#### [Actions to take]
a. In the essay on what school failed to teach, which math class did the writer end up taking a second time in college?
b. Pick up the essay on what school failed to teach right after its last sentence and carry it forward.

-------- Document passage

Just the sight of this textbook scares the crap out of me…

To me, when I was in school, we spent a whole lot of time on really boring stuff that had absolutely no application to the real world in which we would some day need to survive in on our own. It might also be why so many people ended up just living in their parent’s basements, working part time jobs to try to pay back student loan debt.

Case in point: The metric system.

We don’t have a meter stick at home, we have a yard stick. My husband goes to the lumber yard for a piece of 6 foot drywall or a 2″x 4″, not 6 meters of drywall. Yet in school, they spent all this time [trying to] teach us the metric system and didn’t teach us the U.S. measurement system that is actually in use in regular lives daily. I still don’t know how many feet or yards are in a mile. I was never taught that in school. Good thing I have it on a ruler from a McDonald’s Happy Meal.

Next point: Balancing a checkbook.

In high school, I took math classes up through Trigonometry. Pretty advanced math. I got mostly A’s and B’s. I didn’t understand any of it. When I went to college, I had to take a test to see if if I would test out of all the math classes. Nope. I ended up taking Algebra a second time. I still don’t understand it.

You know what I also have trouble with? Balancing my checkbook. It has to rank up there are one of THE most important tasks you have to do regularly as an adult. When did they teach that to us in school? Formally, never. Informally, during a Junior Achievement exercise in 7th grade. And my mom taught me.

I never took Chemistry in high school. It was taught by a man who had already failed to teach me Algebra and Drivers Ed, and he made my skin crawl. So why would I waste more time in a class with him with subject matter I was not remotely interested in?

When I got to college, I evaded Chemistry class as well. I took lots of Psychology and English classes instead.

But lately, I can’t get this idea out of my head. It keeps popping up in my day-to-day life.

What if they taught a high school class on Chemistry that kids could relate to? That would interest them? Chemistry is all around us in our daily lives. What if we could understand our normal lives better, and not learn about super-colliders, or whatever?

I had this brainstorm while coloring my hair. How many high school girls (and guys nowadays, I suppose) color their hair? Total chemistry. You have to take the one magic bottle and place it into the other magic bottle. What is in those bottles, exactly? Why do they react to change your hair color? Make your scalp burn? Why will it possibly explode if you recap it after mixing? I would love to know these answers!

----------------
-------- Provided information

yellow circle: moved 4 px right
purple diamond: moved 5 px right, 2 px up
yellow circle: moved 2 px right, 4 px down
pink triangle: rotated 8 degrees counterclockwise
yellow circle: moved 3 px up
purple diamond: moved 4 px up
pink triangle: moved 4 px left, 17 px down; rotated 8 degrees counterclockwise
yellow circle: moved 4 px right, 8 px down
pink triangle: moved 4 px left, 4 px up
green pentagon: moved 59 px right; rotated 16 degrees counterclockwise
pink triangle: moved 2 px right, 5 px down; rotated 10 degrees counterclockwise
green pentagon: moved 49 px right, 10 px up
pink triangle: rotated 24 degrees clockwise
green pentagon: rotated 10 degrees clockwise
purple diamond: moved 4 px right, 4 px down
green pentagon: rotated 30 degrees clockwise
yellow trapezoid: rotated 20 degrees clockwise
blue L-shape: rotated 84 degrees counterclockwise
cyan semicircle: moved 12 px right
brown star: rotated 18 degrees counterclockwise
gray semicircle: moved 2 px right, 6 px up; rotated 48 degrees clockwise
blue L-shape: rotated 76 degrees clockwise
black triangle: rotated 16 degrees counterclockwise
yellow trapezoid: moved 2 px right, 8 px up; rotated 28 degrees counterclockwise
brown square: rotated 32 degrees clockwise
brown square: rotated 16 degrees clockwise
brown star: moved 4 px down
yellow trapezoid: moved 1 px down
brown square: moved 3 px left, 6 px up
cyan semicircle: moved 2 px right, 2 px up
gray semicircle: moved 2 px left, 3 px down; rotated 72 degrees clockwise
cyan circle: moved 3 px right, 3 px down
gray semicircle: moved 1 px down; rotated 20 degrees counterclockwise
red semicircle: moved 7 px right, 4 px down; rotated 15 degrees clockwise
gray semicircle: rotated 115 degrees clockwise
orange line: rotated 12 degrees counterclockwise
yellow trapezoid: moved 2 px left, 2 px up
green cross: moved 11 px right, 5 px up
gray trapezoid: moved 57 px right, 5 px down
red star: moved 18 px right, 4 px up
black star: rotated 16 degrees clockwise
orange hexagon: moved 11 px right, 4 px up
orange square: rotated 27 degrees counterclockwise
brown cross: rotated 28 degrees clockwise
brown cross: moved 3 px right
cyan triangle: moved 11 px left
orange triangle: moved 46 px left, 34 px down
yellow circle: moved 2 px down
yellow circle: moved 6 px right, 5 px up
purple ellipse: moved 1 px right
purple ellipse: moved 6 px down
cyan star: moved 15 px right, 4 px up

----------------

#### [Answers to the exercise]
a. Algebra

b.
The other day my husband and I were at a craft show. We had a long conversation with a lady who had a booth full of homemade soap. My husband expressed that it smelled great, but he was afraid that it would dry out his skin.

She went into a long explanation about how the longer the soap sits after it is made, the pH has more time to change. This causes the soap to be less drying. She sounded super-knowledgeable. I had never heard that stuff before. She could have been making it all up just to make a sale.

But, if there was a Real-World Chemistry class, that would be a GREAT experiment! And all the students could have yummy smelling soap that they made to take home.

My husband loves to make homemade silly putty with a mixture of glue and cornstarch. I don’t understand it myself, but he always has lots of fun. EXPERIMENT for Real-World Chemistry!

Yummm.

Yummm. Cinnamon rolls.

The other day I made cinnamon rolls, the kind my mom used to spend 5 hours making me for my birthday when I was a child (I always loved them more than cake.) The kind that you have to put yeast in, let them rise, beat them down, then let them rise some more. It was frustrating to find just the right amount of heat in my kitchen to make it rise. Then I noticed the recipe at one point said the dough should be “elastic and smooth”. Low and behold, over the past several hours and kneading, it had changed to just that. But how?

I find this topic very frustrating. Kids should at least know the basics of the world around them. Isn’t there always a big drive to get girls more interested in science?

HERE IS YOUR ANSWER!

And boys would take the class, thinking it would be an easy A, then accidentally learn something.

I don’t want other kids to avoid the subject altogether as I did. Now I can’t answer clues on Jeopardy. And I don’t understand joke T-shirts and throw pillows with periodic elements on them 😦

Periodic Table T-shirt

Periodic Table T-shirt. Is it funny? I can’t tell!

Periodic table throw pillow

Periodic table throw pillow. Is it a statement about science or texting? Or both!

My first book, The Wind Could Blow a Bug is NOW AVAILABLE!

PURCHASE as a Paperback or eBook on Amazon.com TODAY.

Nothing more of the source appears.